A cure for ailing health projects


10 Nov 2005

Why do IT projects fail in the health sector? The question, posed by Archie Galbraith, head of Accenture’s healthcare division, grabbed the attention of delegates at the recent GS1 healthcare conference in Dublin where the PPARS (personnel, payroll and related systems) controversy was still on everybody’s minds.

The answer lay in a lethal cocktail of vendors that over-promise, projects that underachieve and a failure to deliver value for money, according to Galbraith. As in most branches of medicine there are no easy cures but there are ways to help realise the benefits of IT projects, said the man from Accenture. Know exactly what you want, agree outcomes, start with the end vision and work backwards. And always think about context and the larger system.

With the last point in mind, Galbraith stressed the importance of working with standards that are transferable. “Until we move more to a space where proprietary solutions are considered wrong and industry standards are accepted as the only way to go, we will have limited success,” he warned.

He talked of a silo culture where different agencies pursue their own agenda with their own tools. “People in the medical world are not comfortable with the standardised model,” he said. And he warned of the perils of isolated IT projects that appear to be sound investments but turn out to be obstacles to broader integration.

On the subject of a single patient record, the hottest IT topic in healthcare, he said it was a nonsense that a person in the community should not have their information shared among the multiplicity of agencies that deal with them. He said it was time to rethink attitudes to privacy and security, and the rules that get in the way of unified records.

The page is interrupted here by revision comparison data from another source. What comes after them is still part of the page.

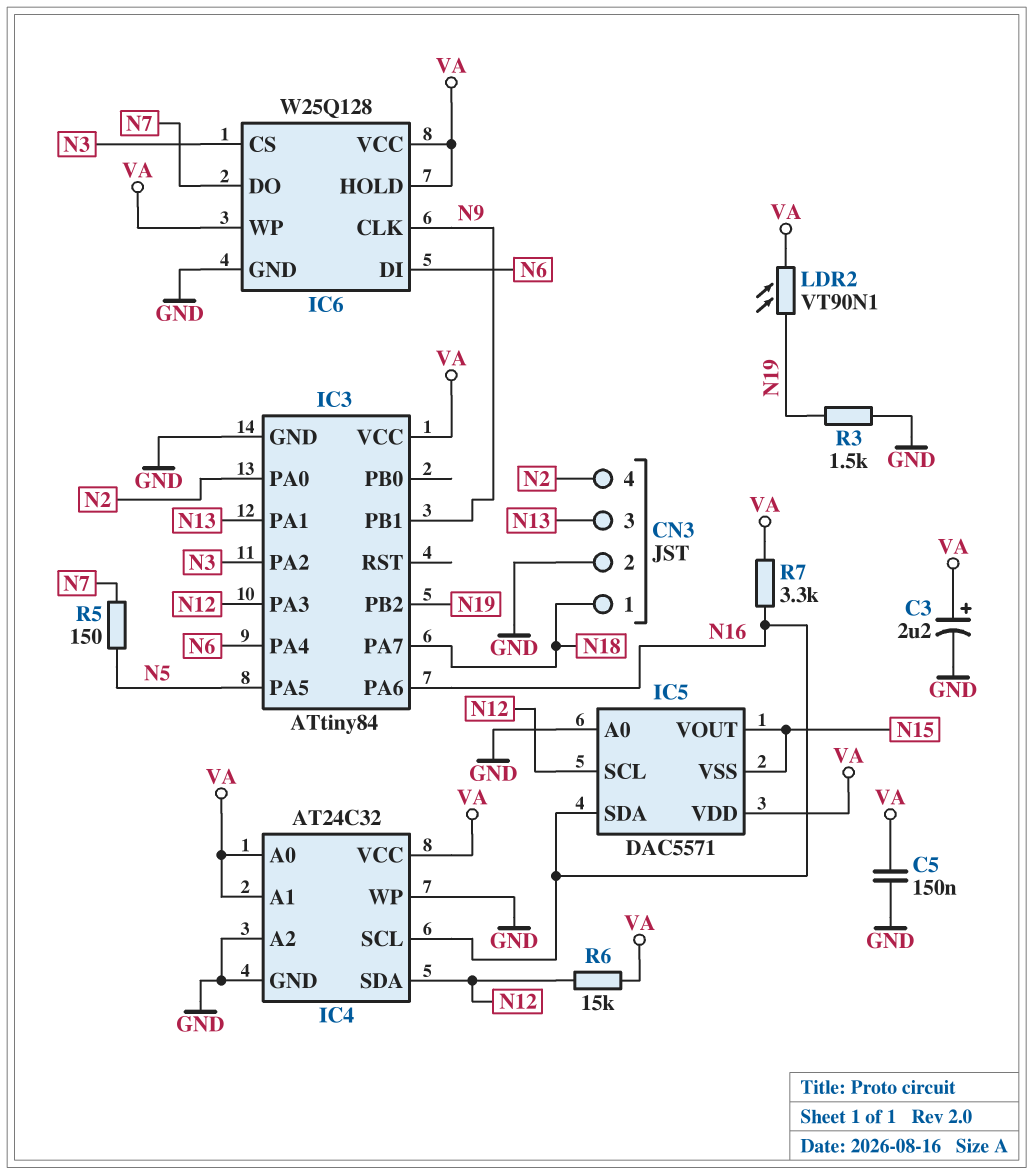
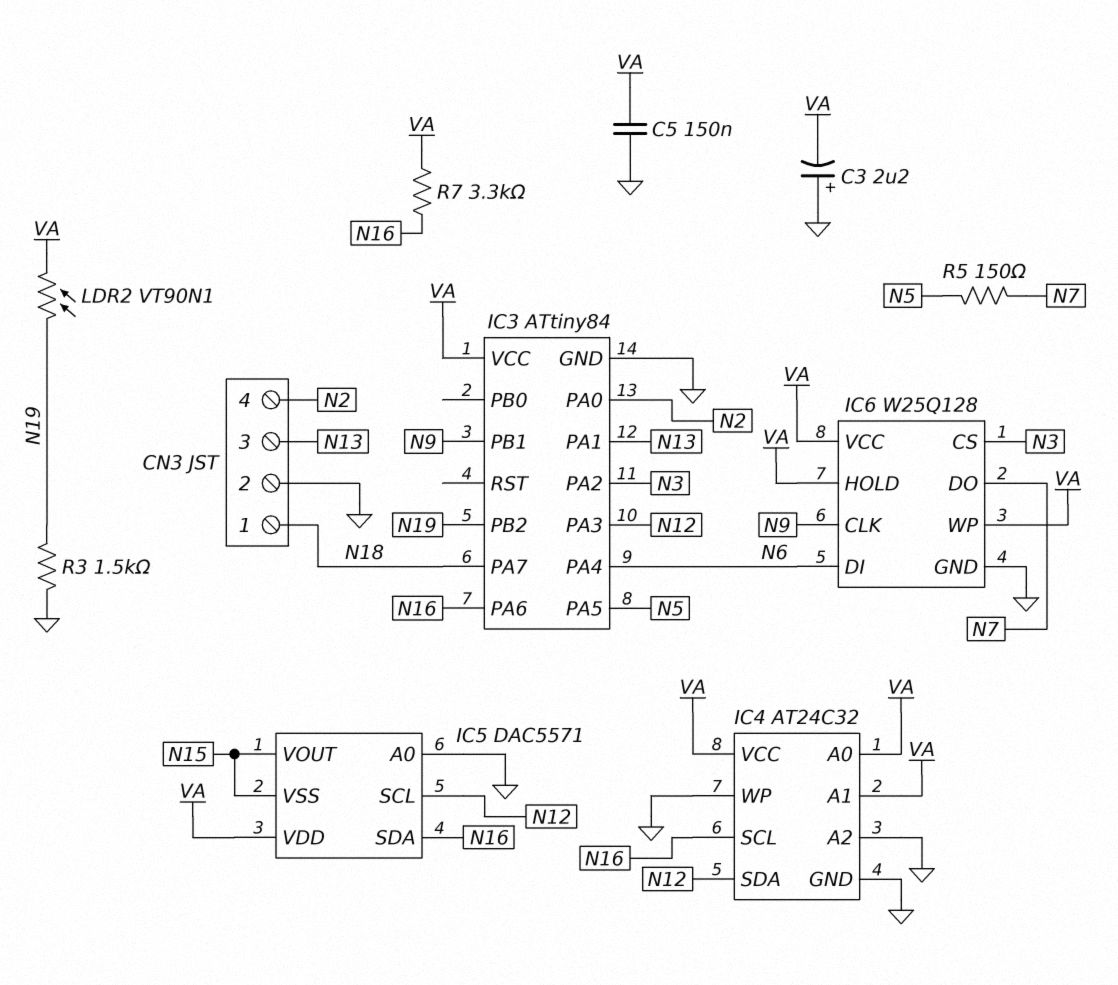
C3: 2.2uF (plus VA, minus GND) -> 2.2uF (plus GND, minus VA)
R6: 15k (N12, VA) -> none

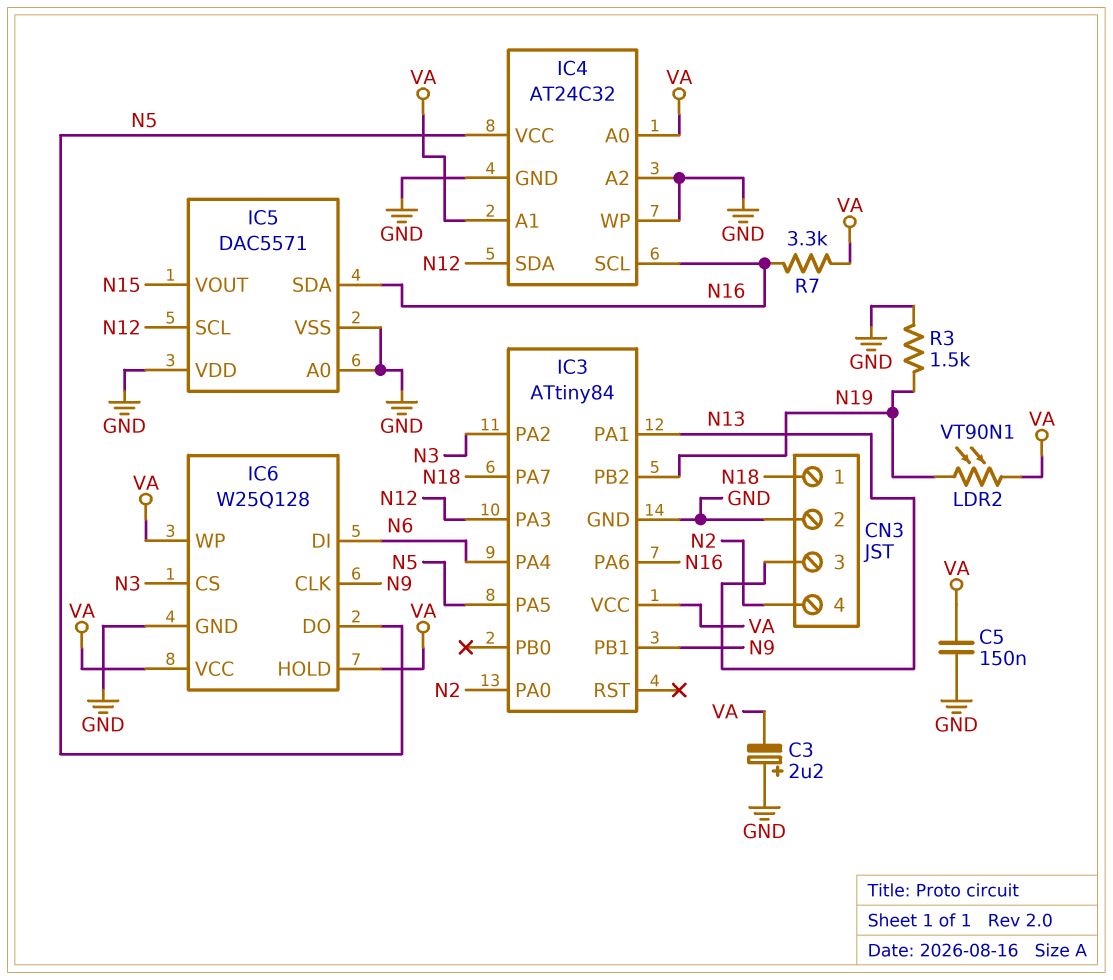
IC4 pin VCC: VA -> N5
IC5 pin VDD: VA -> GND
IC5 pin VSS: N15 -> GND
IC6 pin DO: N7 -> N5
R5: 150 (N5, N7) -> none

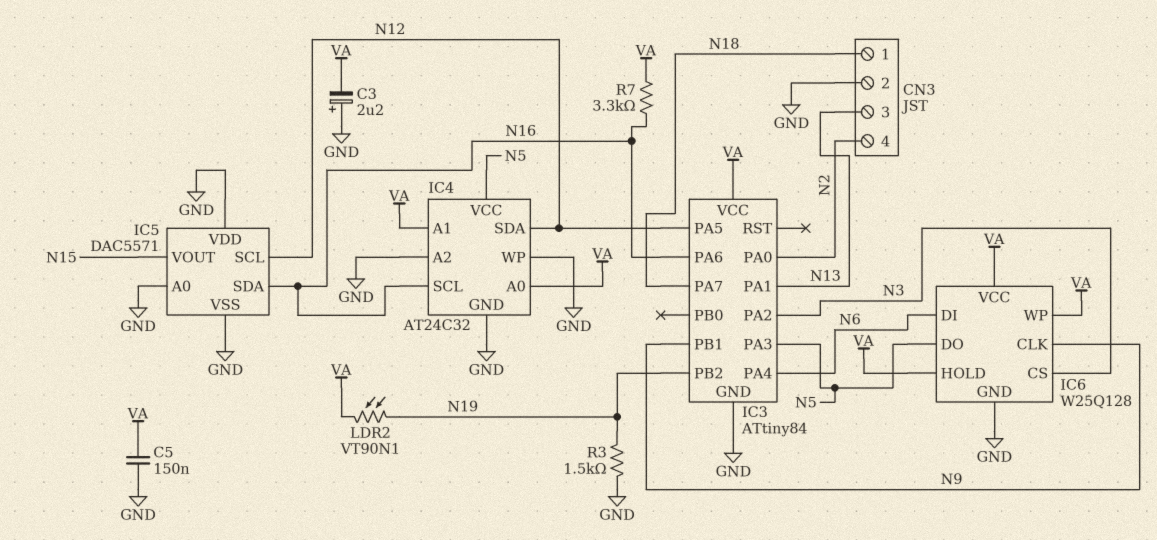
IC3 pin PA3: N12 -> N5
IC3 pin PA5: N5 -> N12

A core theme of the conference was about increasing efficiency and accuracy using track-and-trace technologies. Dr Barry White, director of the National Centre for Hereditary Coagulation Disorders (NCHCD) at St James’s Hospital has led a pioneering project that proves IT can make a positive difference. The objective was to ensure the safe delivery of haemophilia care after the Lindsay Report had highlighted how infected products had infiltrated the supply chain.

Using the GSRN (the European global service relationship number) as the patient’s unique identifier and a set of barcode standards to tag and label medicines that are supplied in hospitals and at home, the NCHCD has built a stock management and supply system that operates down to vial level. Following a successful pilot of the project at St James’s the plan is to roll it out to other hospitals.

According to White, the success of the project is down to a new approach that every healthcare professional must adopt. “Clinical excellence does not exist in isolation,” he said, “it needs to be provided in tandem with logistical excellence. And ultimately it’s about operational excellence.”

He argued that healthcare was now a business process, albeit one with a different value chain. At the top are patients who come in and engage with healthcare workers and treatment is prescribed.

Project manager Fergal McGroarty said having access to all available information means the hospital can initiate a comprehensive recall if it had to, a requirement of the project from the outset, but other benefits include a drop in medical wastage that went from costing the service €120k a year to zero and a reduction in documentation errors.

A state-of-the-art agency with an integrated patient care system, electronic records and transparency in patient service delivery: it’s not all bad news for Ireland’s health service.